The committee allows for continuous iteration of Blur’s airdrop program — avoiding user manipulation to maximize the airdrop — without requiring ongoing DAO approval. This is similar to web2’s strategy of constantly updating incentives to optimize network dynamics.
Improvement suggestions and open issues
In reflecting on the airdrop, we identified several areas of opportunity for the future:
Focus on user retention
In order to further decentralize and retain users, one of the proposals in Marc Boiron’s Sufficient Decentralization Playbook is to incentivize the Committee to evolve into a sub-DAO, similar to the Uniswap Foundation, which may be a sustainable way. As the market develops, Keep the motivation alive.
Future airdrops could benefit from using a time-locked airdrop vesting schedule, i.e., users who sell are not eligible to receive the remainder of their allocated airdrop. Additionally, airdrops may be contingent on actions such as continued use of the platform (e.g., a certain number of bids or listings per month) or governance participation.
Build a moat around demand and supply
Blur creates an element of buyer lock-in through the use of bidding contracts, where users need to deposit money into Blur bidding contracts in order to bid. As of February 20, there were $128 million in deposits for the bid contract, which represented potential bids.
Blur could further enhance its demand-side maintainability by allowing users to earn a yield on deposited capital, provide professional traders with additional financial products; or use other incentives to help lock in liquidity. As the battle for the NFT market continues, creating a supply moat for the market will also be critical for future defensibility.
Token creation tool
Creating greater utility for the token, making it a core part of the product experience, and building demand for the token, can be the next area of focus. This can take inspiration from tokens like Binance’s BNB, which offers discounted trading fees on exchanges, or SuperRare’s RARE, which requires curating independent storefronts on a platform called Spaces.

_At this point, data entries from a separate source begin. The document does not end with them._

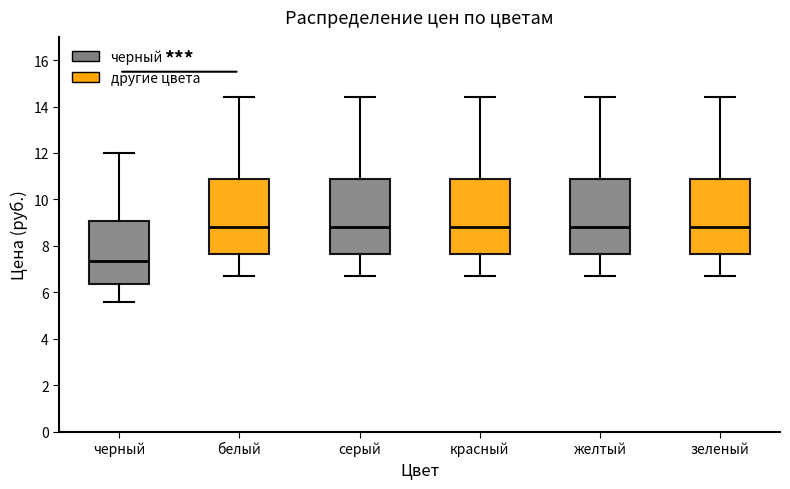

Where does the upper whisker of the box for черный end on the y-axis? The values are not printed on the chart, so give them approximately, as read against the axis.

12.0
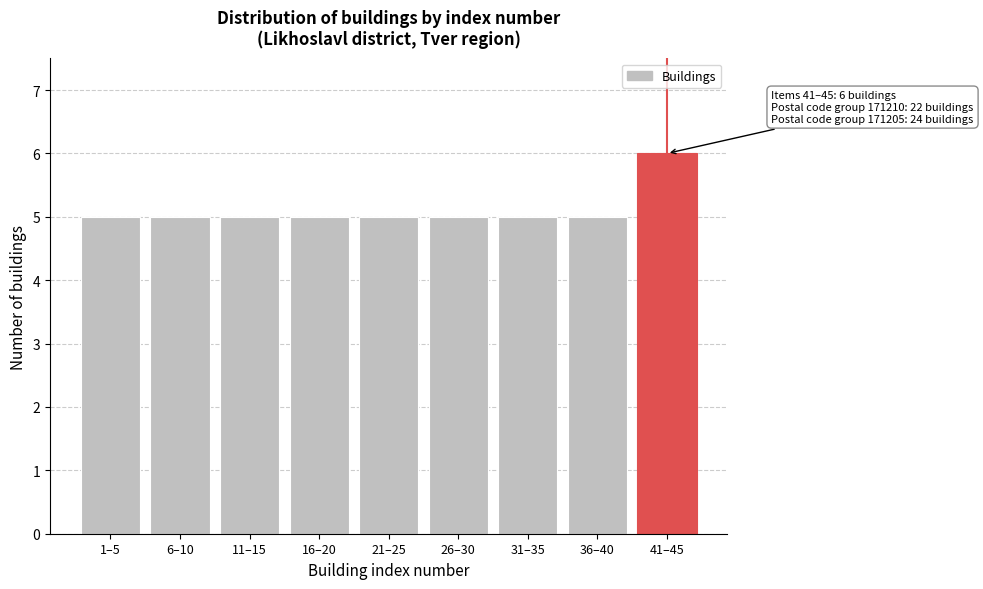

Reading left to right, list all the values displayed in this chart.

5	5	5	5	5	5	5	5	6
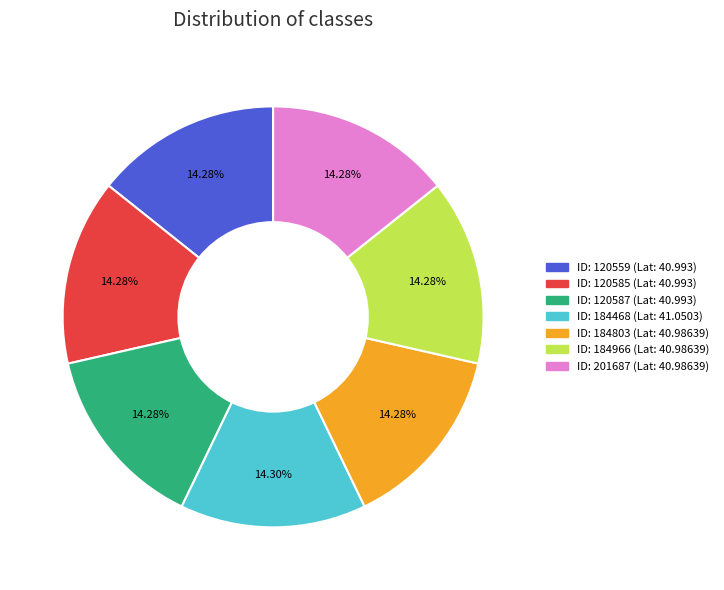

Does any single category account for the majority?

No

Finally, there is the question of whether the token will generate value. Since the token’s launch, users on Twitter have questioned how the value of Blur token holders has accrued since there is an equity firm that builds and maintains the front end. Since Blur is the dominant (and only) application built on its protocol, this could lead to distorted incentives in driving the value of the DAO vs. the letter of promise.
Looking ahead to the next iteration of user incentive tokens
Given the recent airdrop, the long-term effects of Blur’s airdrop strategy will only become apparent over time. To date, over 75% of airdrop recipients have sold a portion of their airdrop.
Early data is promising regarding the effect of the airdrop, however, Blur’s bulk market share (according to bid sources) rose from mid-40% to over 80% within days of the airdrop. As of February 20th – a week after the airdrop – the 1st, 3rd, and 5th most airdropped recipients still hold their entire airdrop, over 2 million tokens each (worth $2.4 million+).
There is no doubt that Blur’s airdrop has broken new ground for token adoption for network growth. Ultimately, token incentives should aim to improve core KPIs: long-term retention and stickiness. The desired outcome of tokens is that user ownership makes products more successful than they would be without token ownership. Doing this still requires building products that people want, gradually decentralizing, and customizing an evolving plan for each product and protocol.
DISCLAIMER: The Information on this website is provided as general market commentary and does not constitute investment advice. We encourage you to do your research before investing.